TO DO | Extend the email discussing the ISEA Interactive City projects, writing on from its last sentence.

PASSAGE SHOWN |
· · · · ·

On Aug 14, 2006, at 2:25 PM, Kevin Hamilton wrote:

> kanarinka -
>
> From our own recent correspondence you can probably guess where I  
> would come out on your excellent questions, but for the sake of  
> discussion I'll jump in anyway.
>
> I saw very few of the actual exhibits you mentioned, but read about  
> more of them on the ISEA website, and share your doubts. The ISEA  
> Interactive City projects seemed to follow either the problematic  
> "community through collecting story" route or the also problematic  
> "liberation/activation through mobility and play" route, to which  
> you allude.
>
> I understand in your questions some doubt about the ways in which  
> the work of de Certeau and the Situationist project have formed a  
> significant platform for "interventionist" work today. Perhaps  
> you're more interested in questioning the application of these  
> ideas in the context of a New Media event, but I think it's worth  
> examining the whole contemporary project of critique through mis-use.

· · · · ·

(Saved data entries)
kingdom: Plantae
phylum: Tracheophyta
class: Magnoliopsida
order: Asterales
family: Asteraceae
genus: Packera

· · · · ·

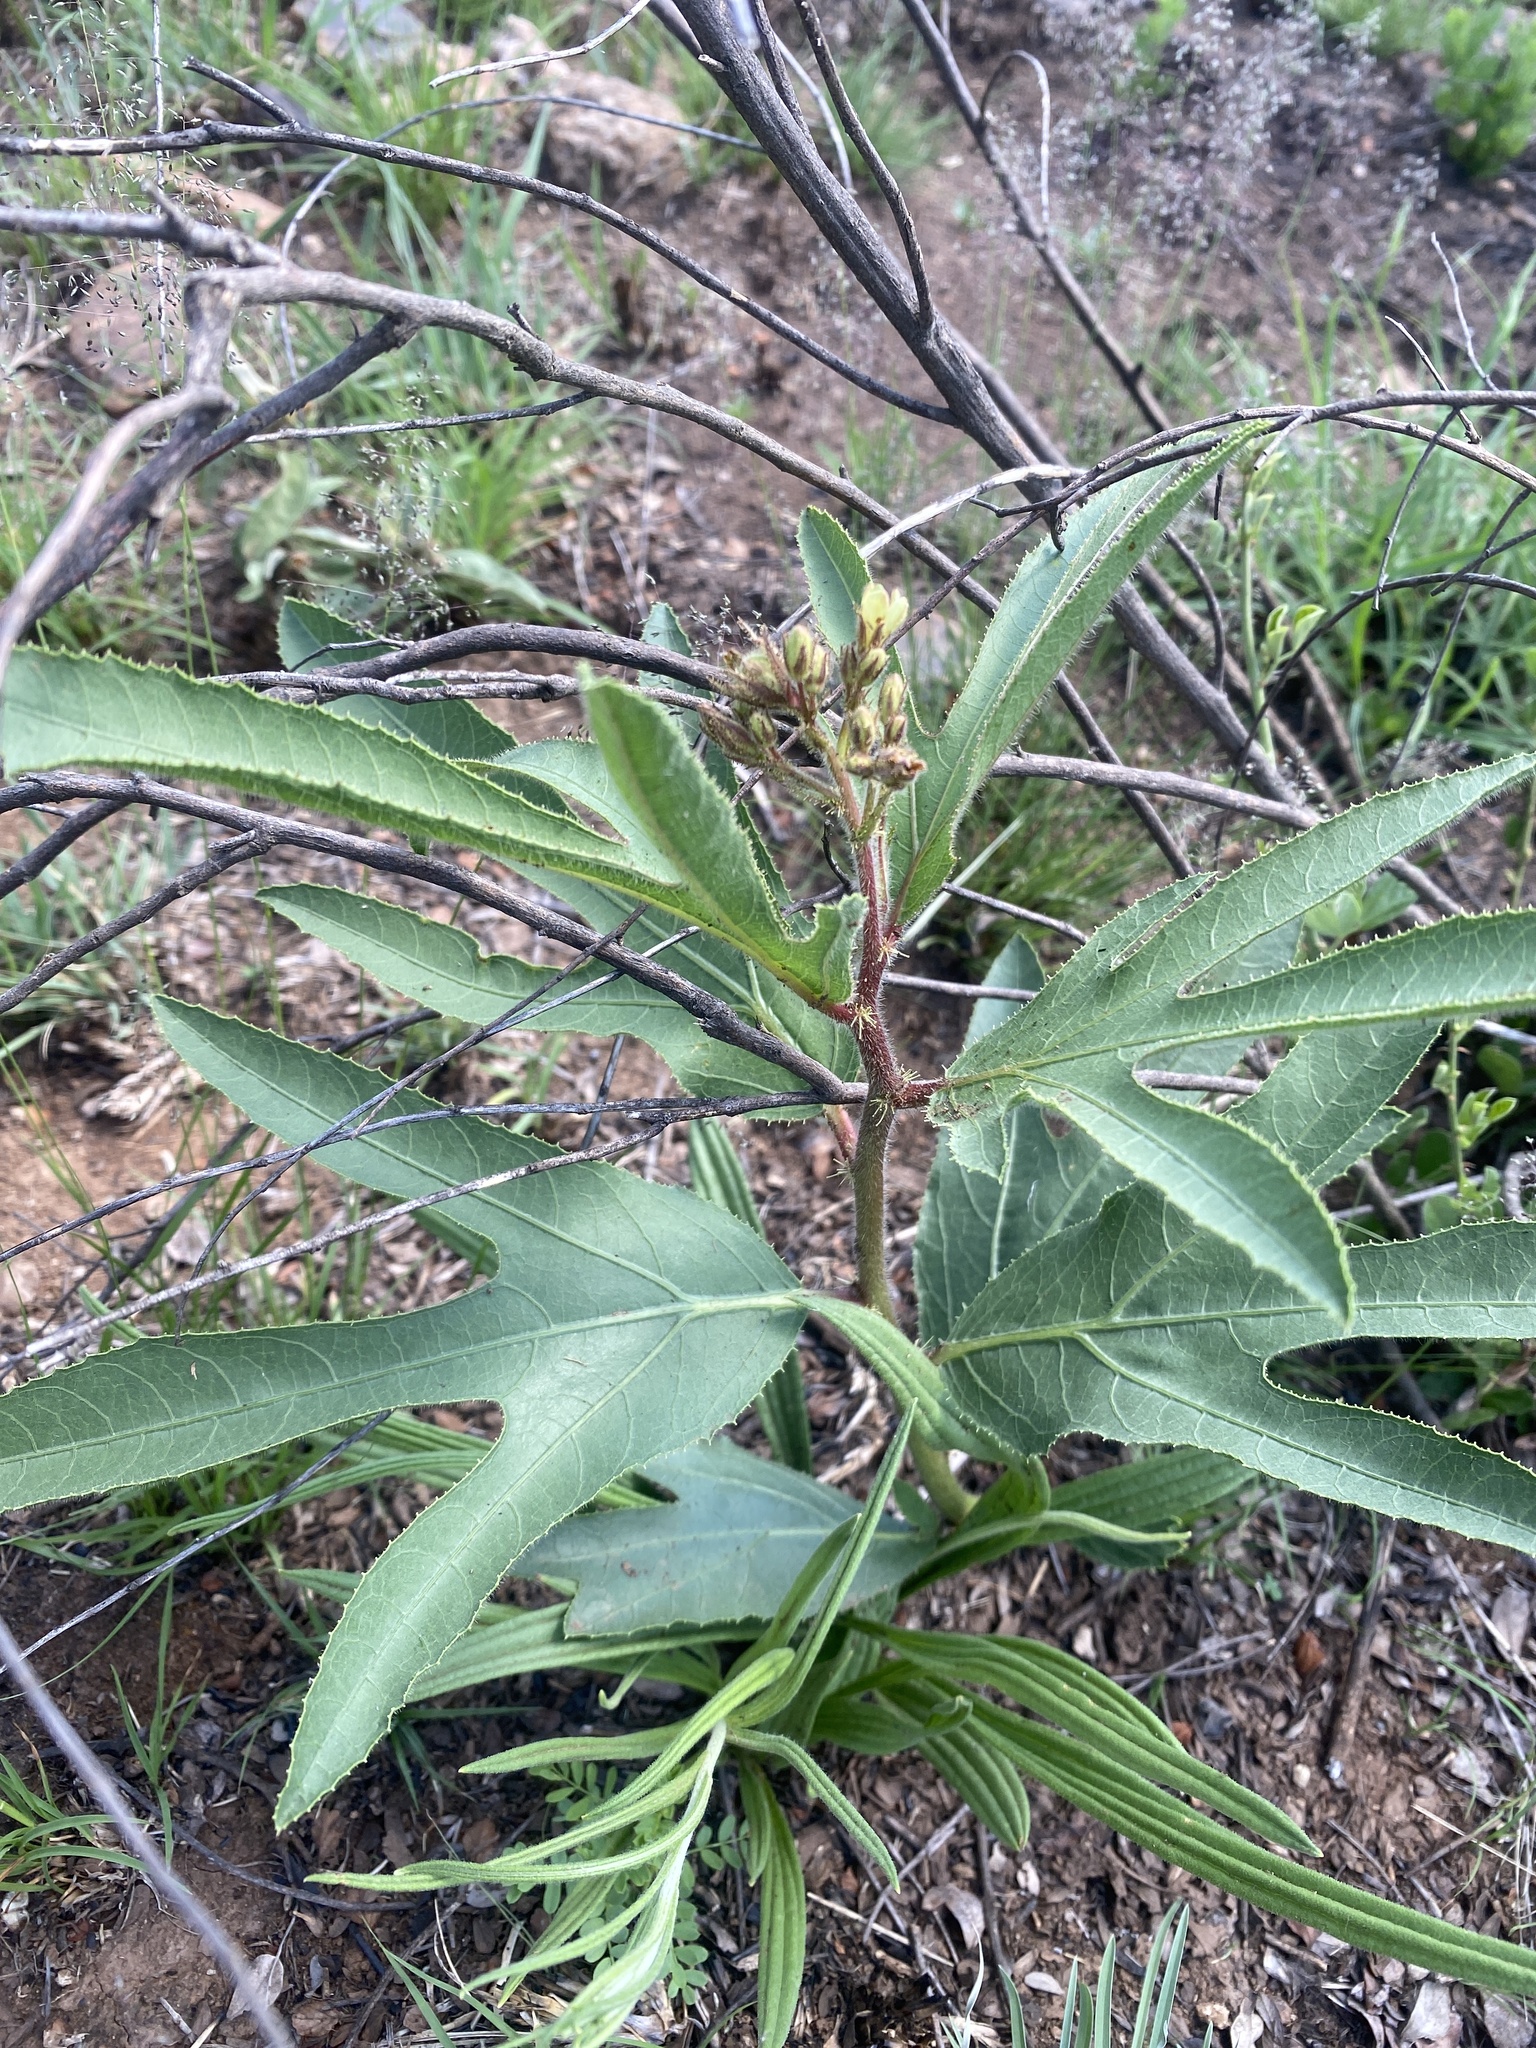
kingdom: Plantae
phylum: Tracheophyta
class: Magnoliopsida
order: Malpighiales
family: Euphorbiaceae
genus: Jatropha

· · · · ·

FINAL RESULT |
>
> It's a question Sarah Kanouse first asked me years ago - who really  
> gets to walk like de Certeau's walker/reader in the city? Certainly  
> his theory is useful in making sure we don't grant TOO much power  
> to Foucault-Bentham's panoptic eye on the other end. But what  
> exactly is produced in these infinitesimal acts of mis-reading? I  
> think we can answer this question on two levels - first, at the  
> level of self-perception  and second, at the level of the public/ 
> symbolic.
>
> On the personal level, certainly some of the actions you mention  
> produce awareness in the mis-walker of the ways in which one self- 
> regulates in space. As someone who's participated in similar  
> projects, I recall enjoying the ways in which such actions manifest  
> on a bodily scale how the world "could be other." It's as simple as  
> how jumping a fence instead of going around it connects a specific  
> bodily exertion with an extension (or negation) of permission. At  
> their most effective, such actions are the spatial equivalent of  
> Schwitters' spoken language experiments, liberating the speaker  
> through action outside of social bounds but well within the body's  
> capabilities.
>
> But don't they also often re-iterate an understanding of public  
> space that revolves around permission and regulation, instead of  
> around freedom, accountability, or justice? I'm also suspect of  
> permission granted or grabbed through mobility, for the same  
> reasons that the cities and buildings of Constant look to me like  
> an existentialist hell. Many of Beckett's characters have all the  
> agency they could want, pacing around endlessly, but there's  
> "nothing to do be done" with it because this agency is bestowed in  
> an asocial world.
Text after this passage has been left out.